Entry-sequenced (heap) structures organize tuples based on their order of entry. They are efficient for insertions and sequential reading and writing, but are non-optimal for searching specific data.

Sequentially-ordered structures are sorted based on the value of a key field. They are effective for range queries, but are slow for insertions since reordering may be needed.

Hash-based structures

In an hash structure, the key values are “folded” (transformed) to become a positive integers, then, via the module operation, an hash is computed in order to identify the correct bucket in which to store the datum. If there’s a collision, thus the bucket has already been assigned, then DBMS usually adopt an open hashing solution (separate chaining, instead of a closed hashing / open addressing alternative), for which a new bucket is linked in the one in which the collision happens.

Indices and keys

Indexes map search keys to records (or record pointers).

In a dense indexes approach every search-key value in the data file has a corresponding index entry. If instead sparse indexes are used, index entries exist only for some search-key values (e.g., the first key in each block).
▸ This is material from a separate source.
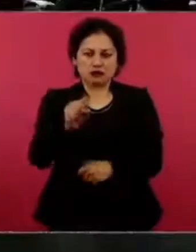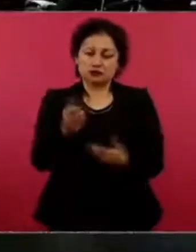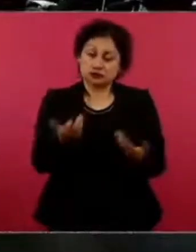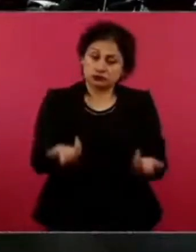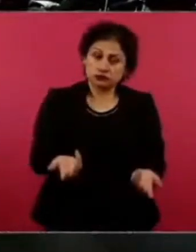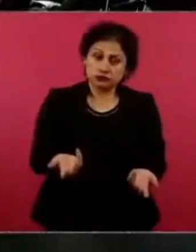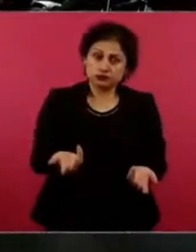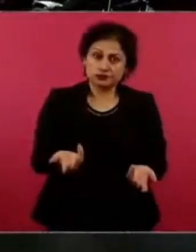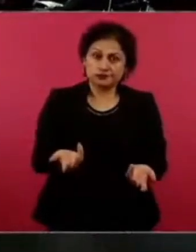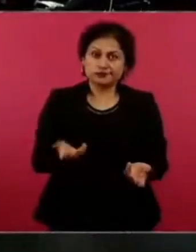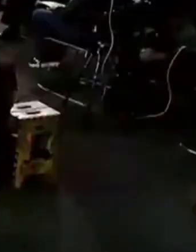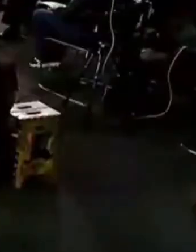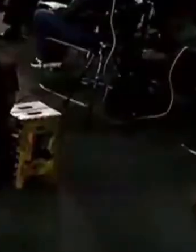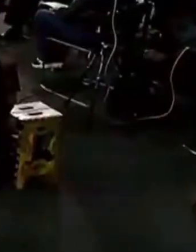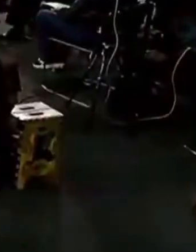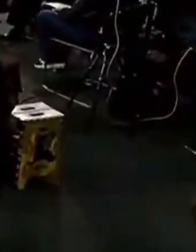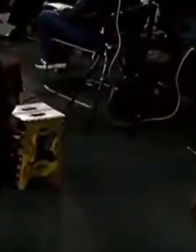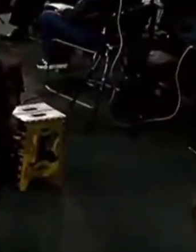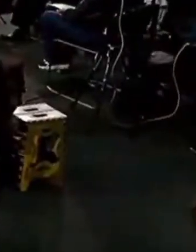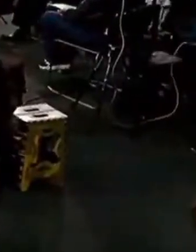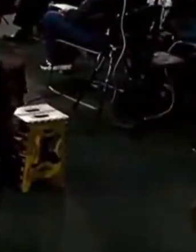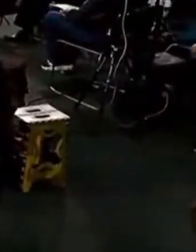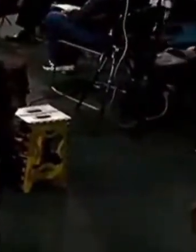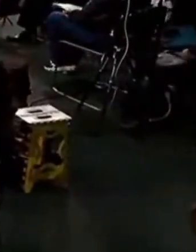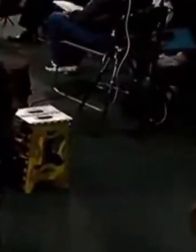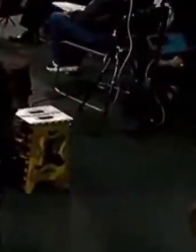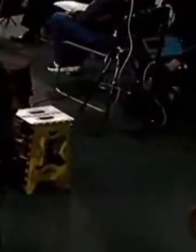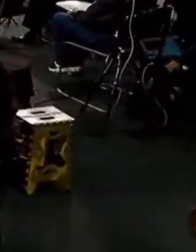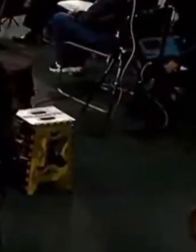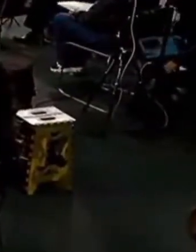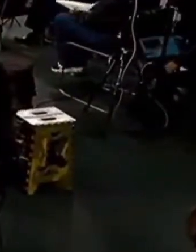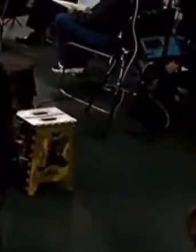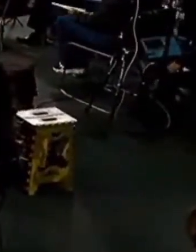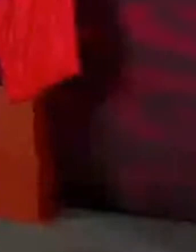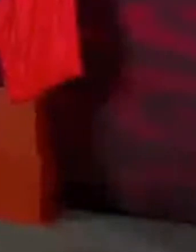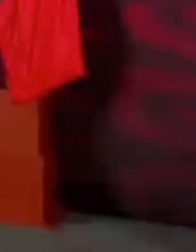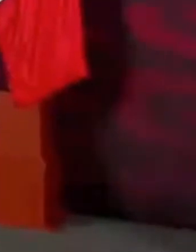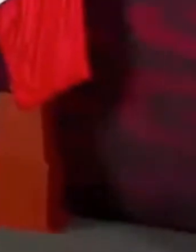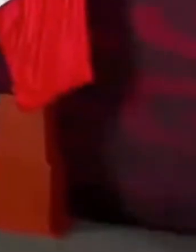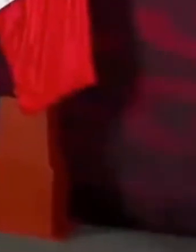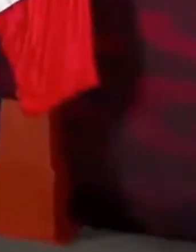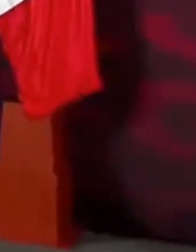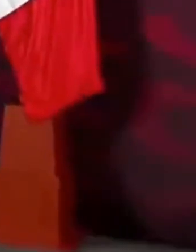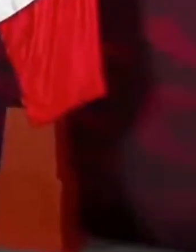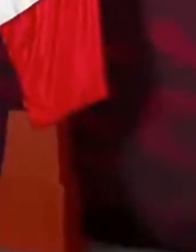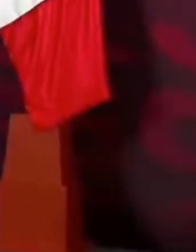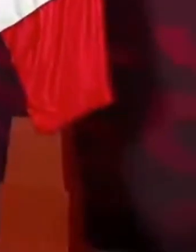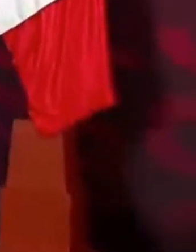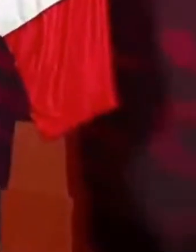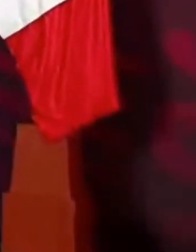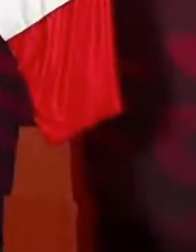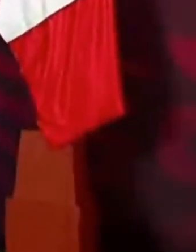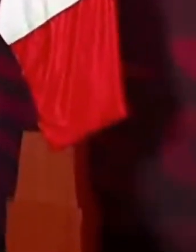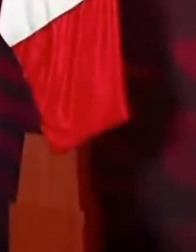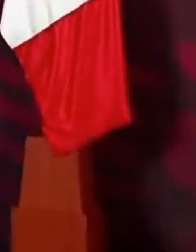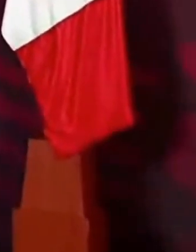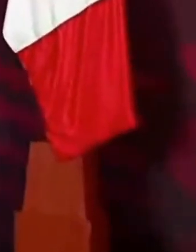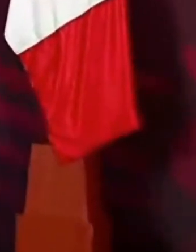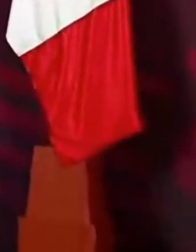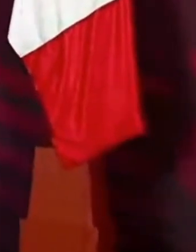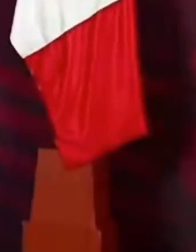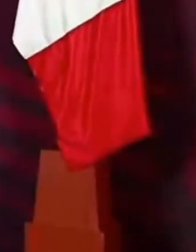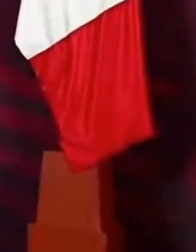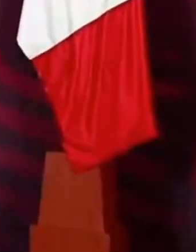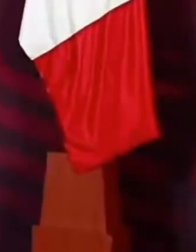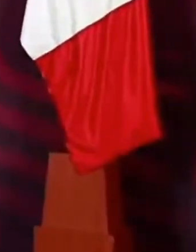Entonces hay que atender las causas. Si cambian las circunstancias, cambiamos todos. Entonces, ¿es en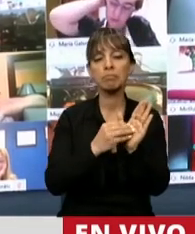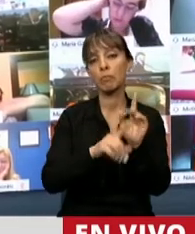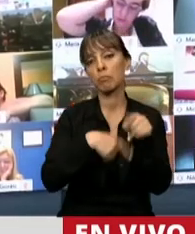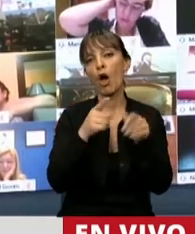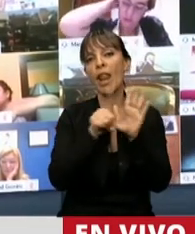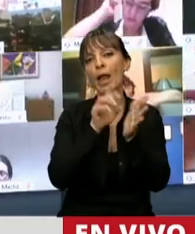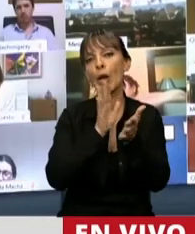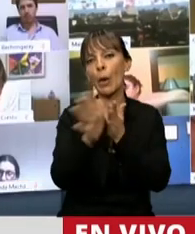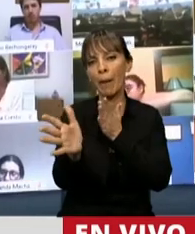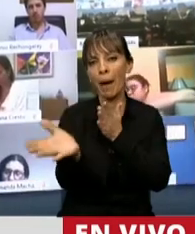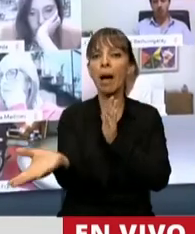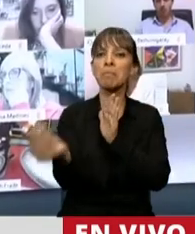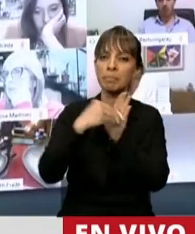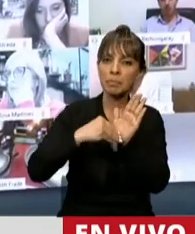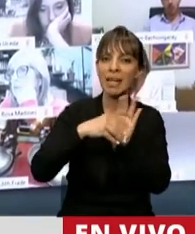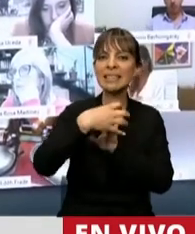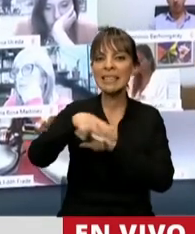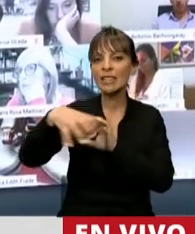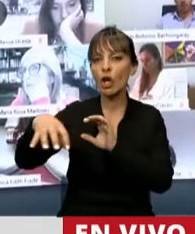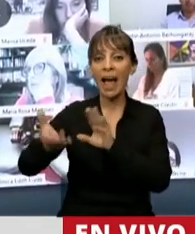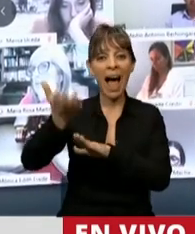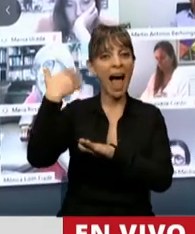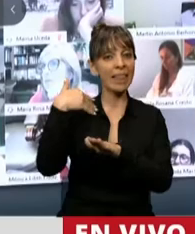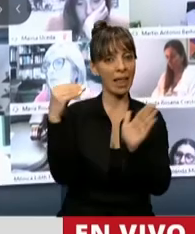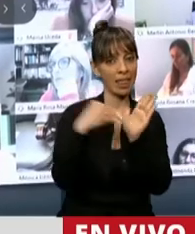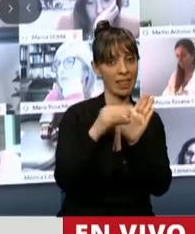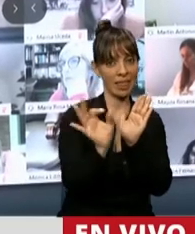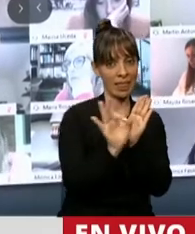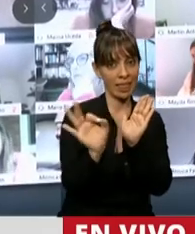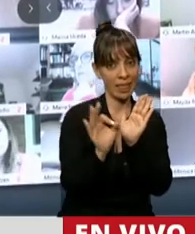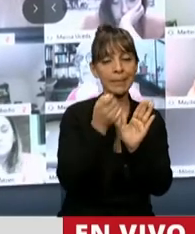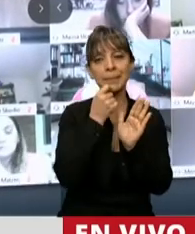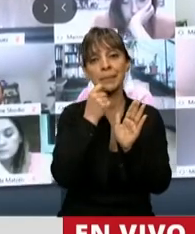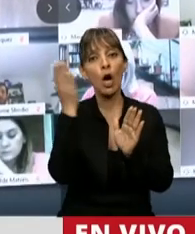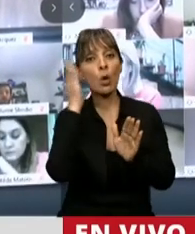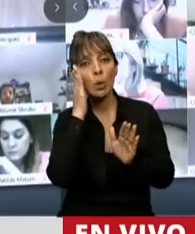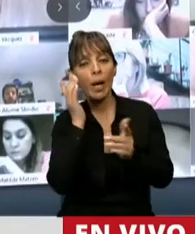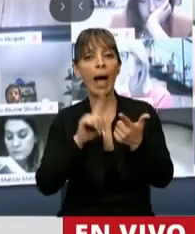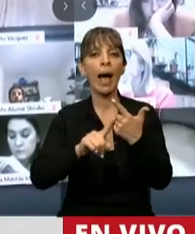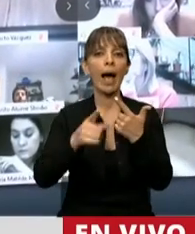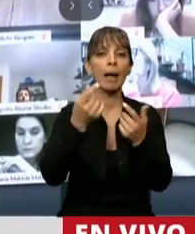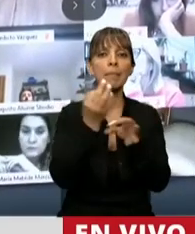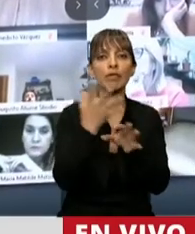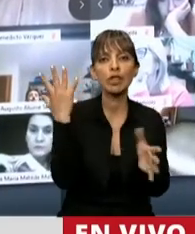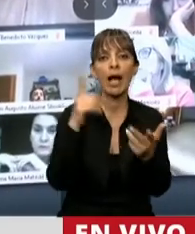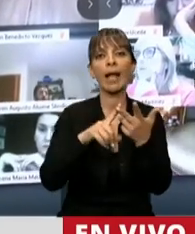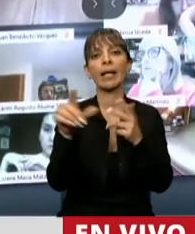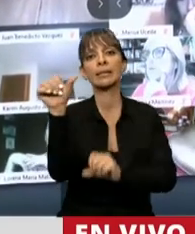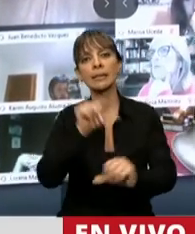sectores que no estaban incorporados... ...como las industrias culturales, servicios profesionales, ciencias...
Based on the physical storage organization, primary indexes are built on a field that defines the physical ordering of the file (the primary key or clustering key), a clustering index is built on a non-primary but order-determining field (not unique), while secondary indexes are built on any field that is not used for file ordering.

Index keys role is to organize data logically, on different levels, for faster retrieval. Primary keys are the unique identifier for a tuple, clustering keys allow the ordering or records by a non-primary attribute, search keys are the set of attributes used to look up data, ordering keys are either the primary or clustering keys which define the ordering of data.